**DIRECTIONS FOR THIS TASK:** Filter the listing and keep only the lines with the word "that".

**PROVIDED DATA:**
====

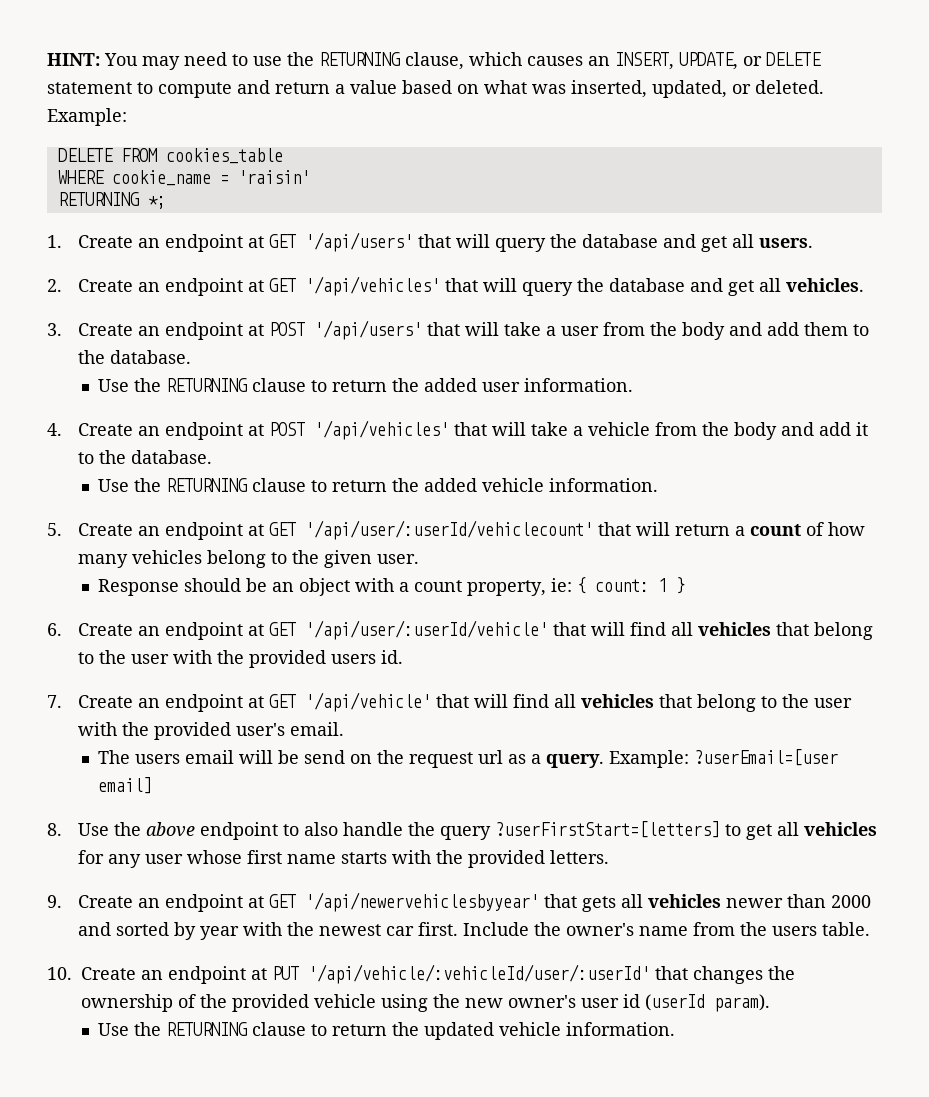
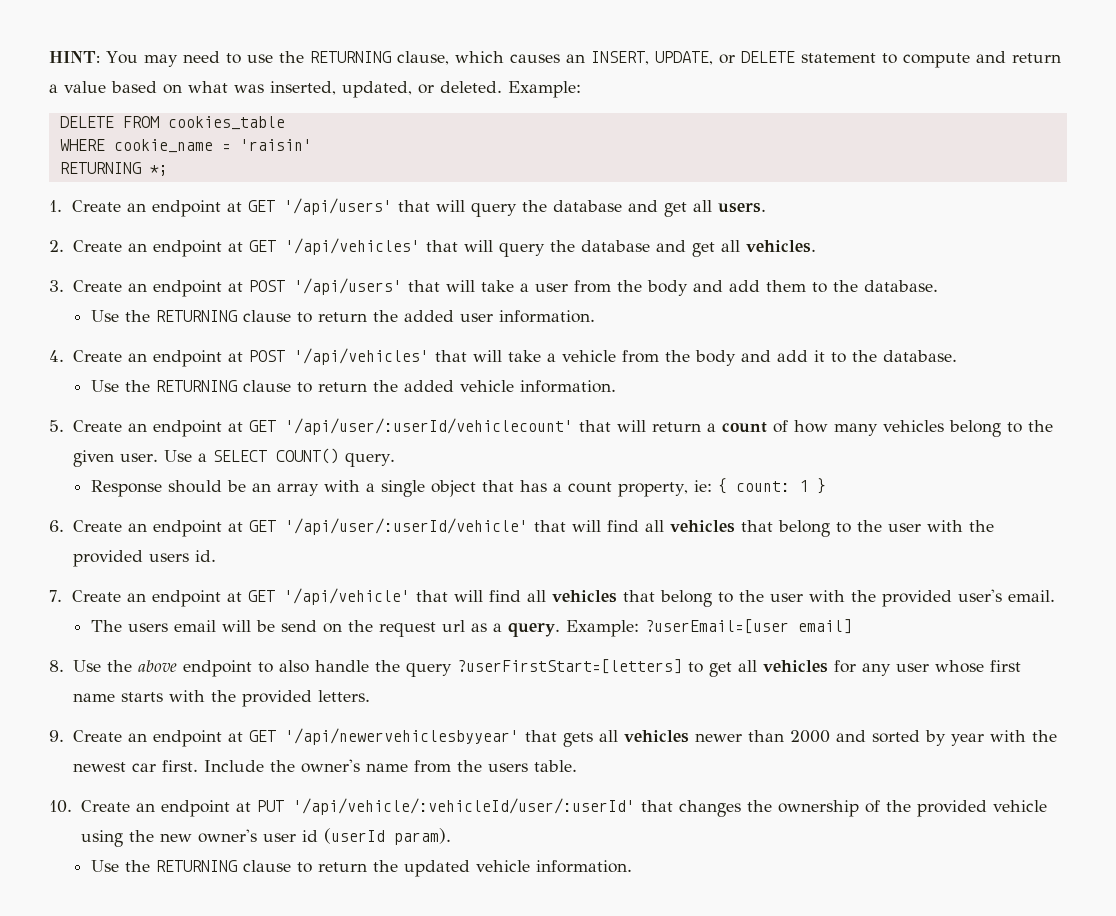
(420, 559) none -> [163,448,395,467] Use a SELECT COUNT() query.
[299,578,395,596] object with -> [276,480,547,497] array with a single object that has

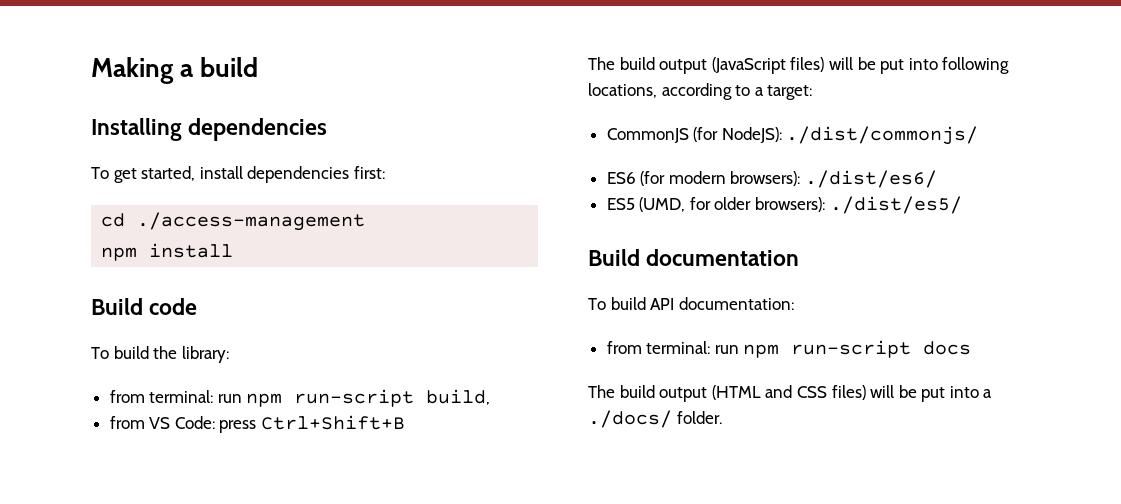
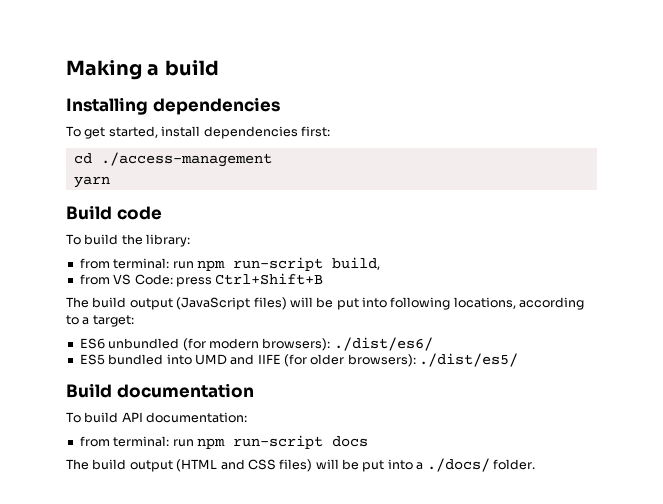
[101,243,234,261] npm install -> [73,176,110,188] yarn
[606,126,979,145] // CommonJS (for NodeJS): ./dist/commonjs/ -> (134, 321) none
(636, 178) none -> [108,338,180,349] unbundled
[639,197,711,212] (UMD, for -> [108,354,307,367] bundled into UMD and IIFE (for

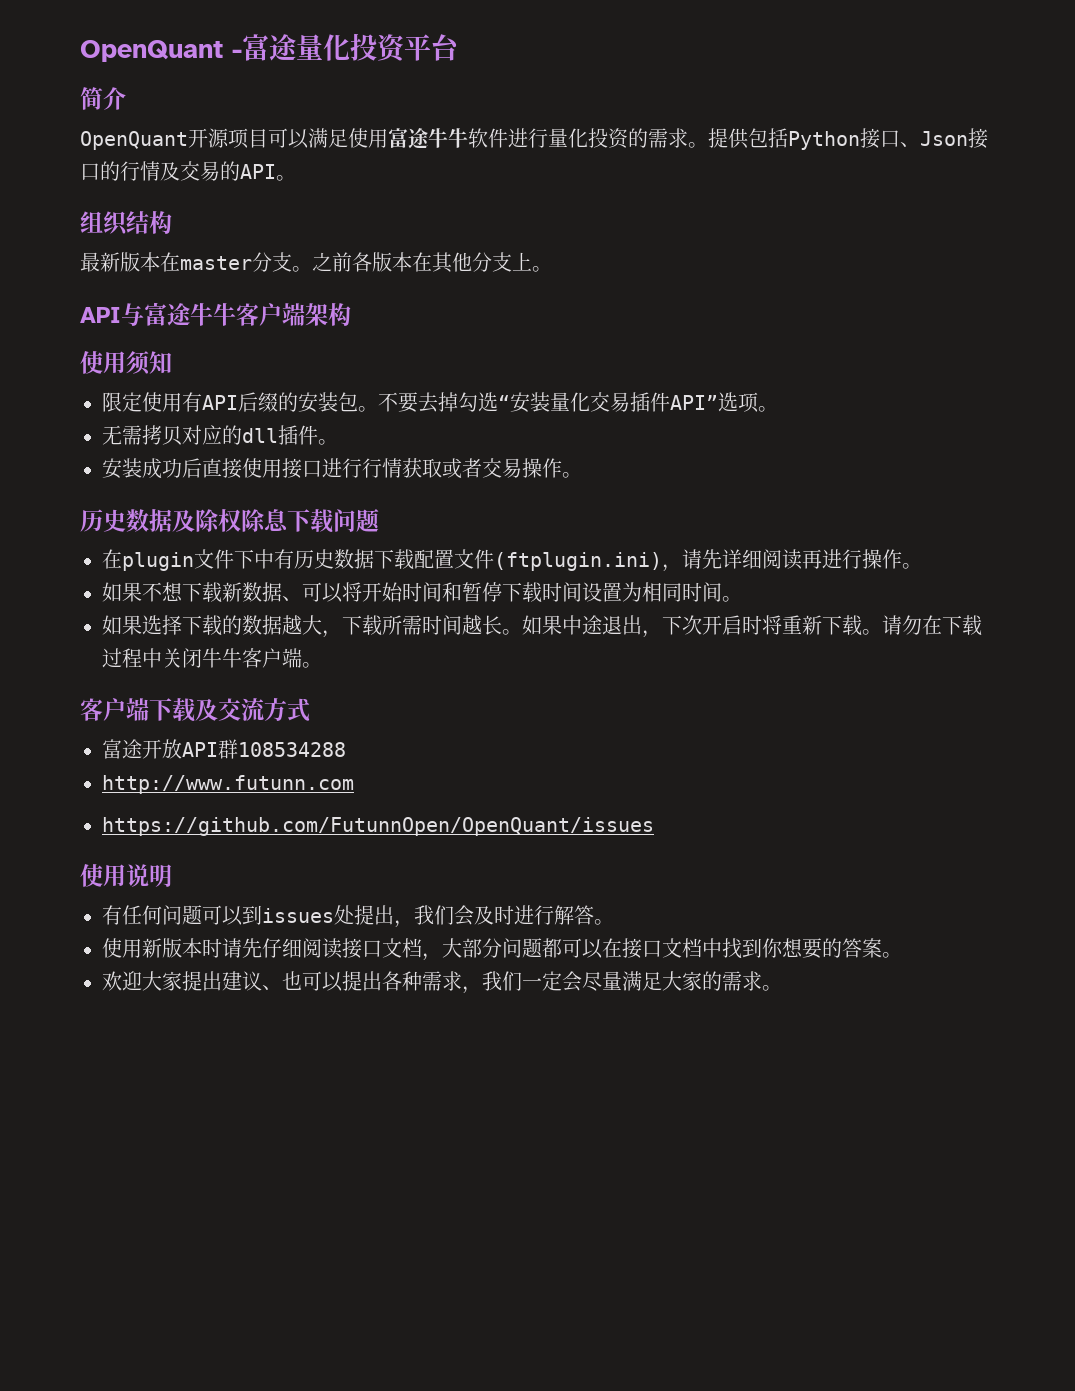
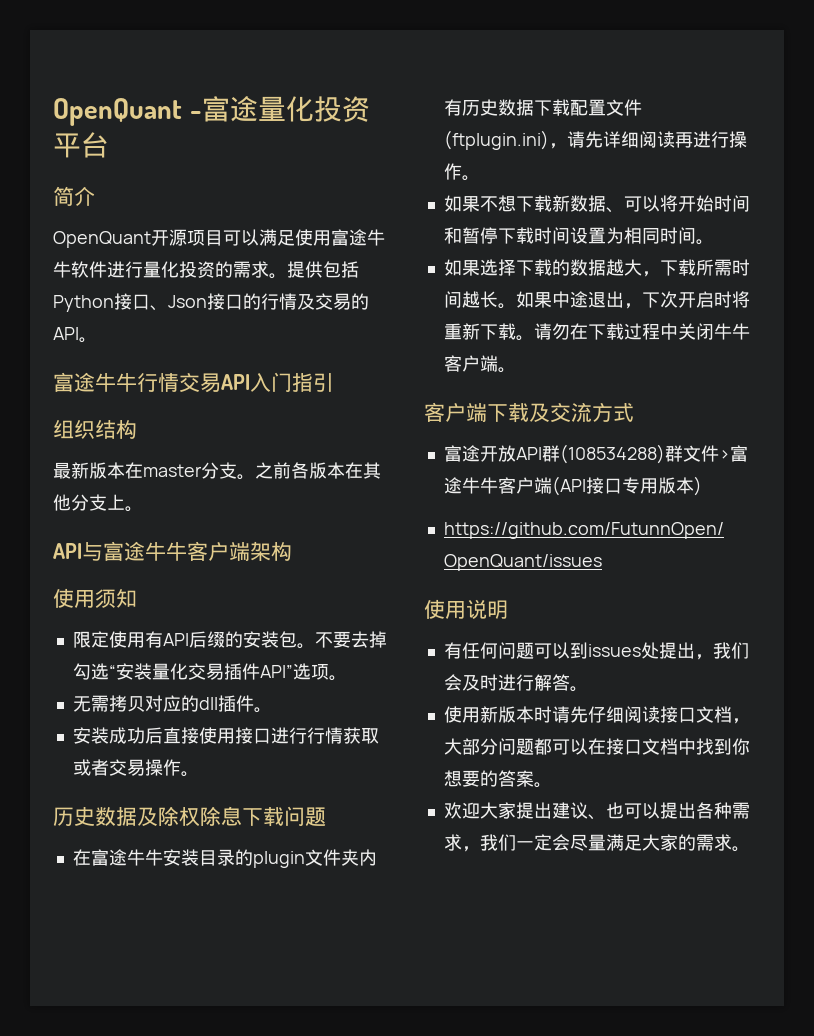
(296, 178) none -> [53,372,334,393] // 富途牛牛行情交易API入门指引
(122, 559) none -> [90,849,253,866] 富途牛牛安装目录的
[234,549,274,569] 下中 -> [340,849,377,866] 夹内
[238,742,346,757] [102,775,354,794] 108534288 // http://www.futunn.com -> [559,444,748,464] [443,476,702,496] (108534288)群文件>富途牛牛客户端(API接口专用版本)

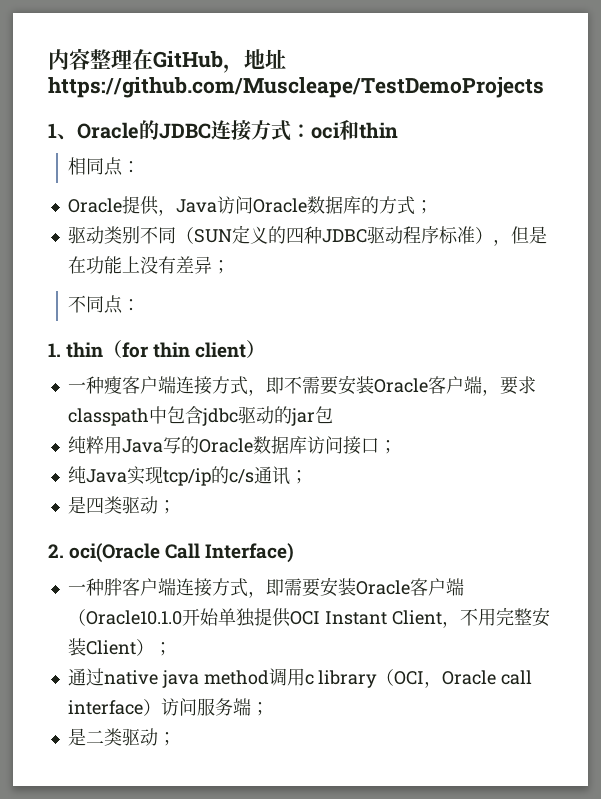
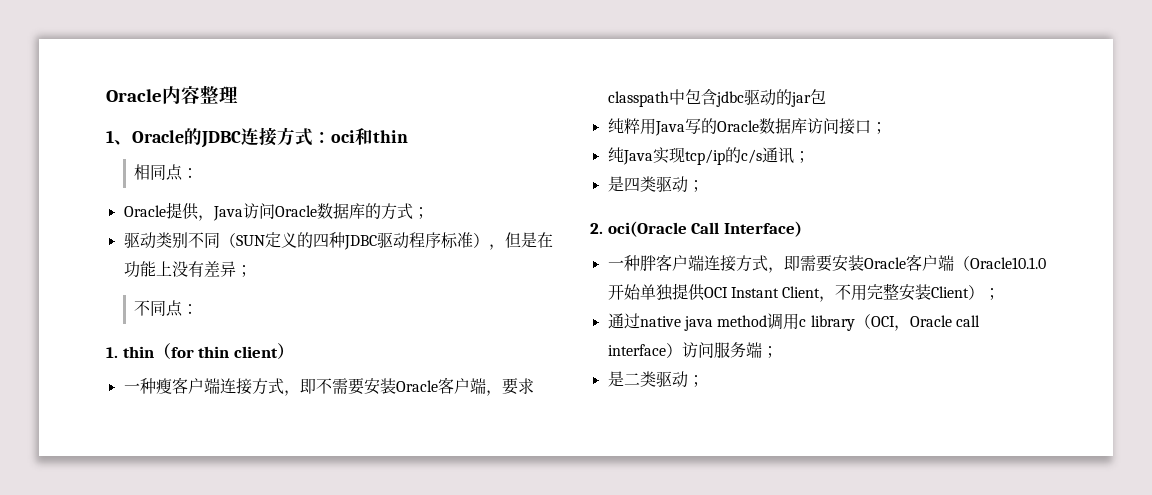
(48, 59) none -> [106,89,162,102] Oracle
[132,49,286,73] [48,77,544,98] 在GitHub，地址https://github.com/Muscleape/TestDemoProjects -> (238, 94) none

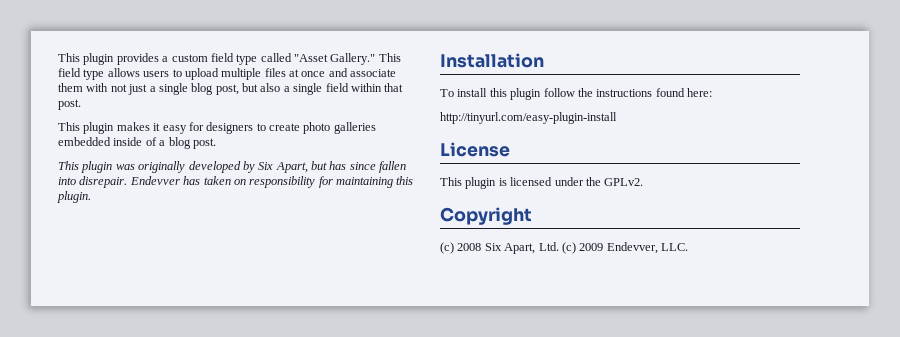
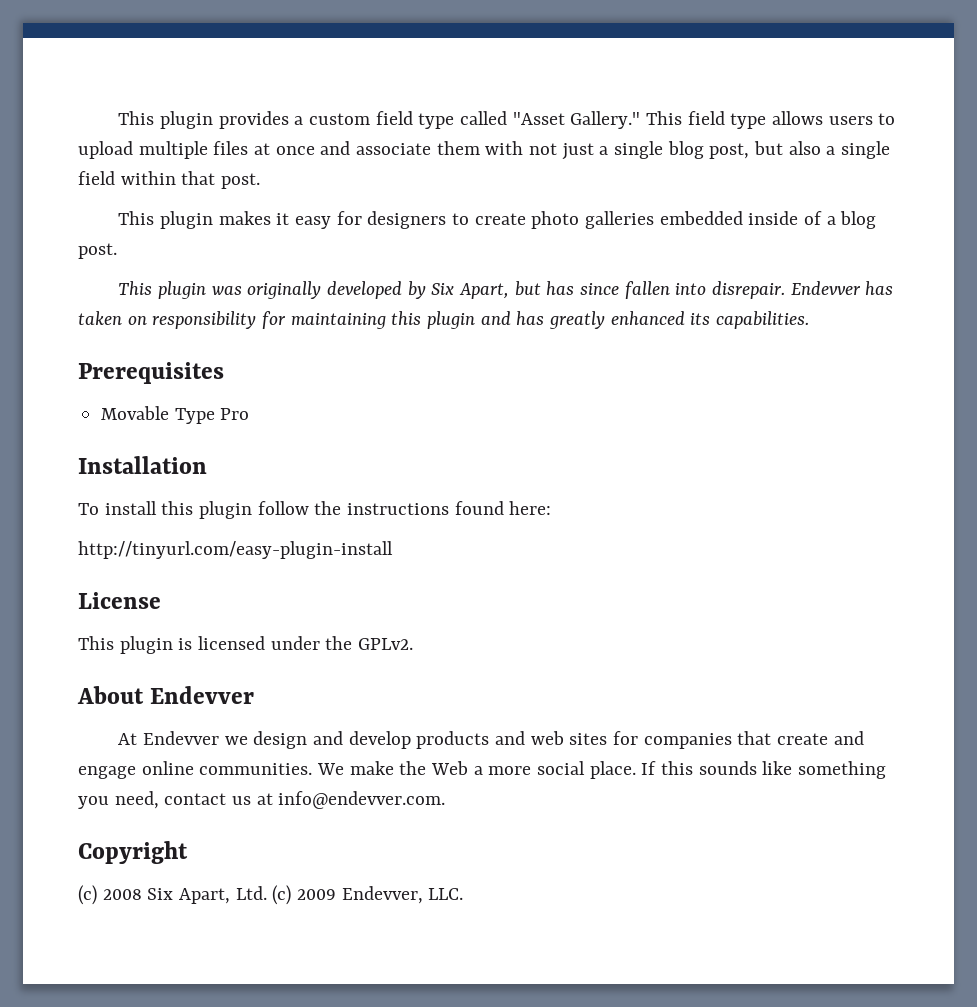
[57,191,91,203] plugin. -> [427,311,810,329] [78,362,224,384] [101,406,250,424] plugin and has greatly enhanced its capabilities. // Prerequisites // Movable Type Pro
(644, 182) none -> [77,686,255,704] [118,731,864,749] [78,761,887,779] [78,791,446,809] // About Endevver // At Endevver we design and develop products and web sites for companies that create and engage online communities. We make the Web a more social place. If this sounds like something you need, contact us at info@endevver.com.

====

**ANSWER BELOW:**
[299,578,395,596] object with -> [276,480,547,497] array with a single object that has
(644, 182) none -> [77,686,255,704] [118,731,864,749] [78,761,887,779] [78,791,446,809] // About Endevver // At Endevver we design and develop products and web sites for companies that create and engage online communities. We make the Web a more social place. If this sounds like something you need, contact us at info@endevver.com.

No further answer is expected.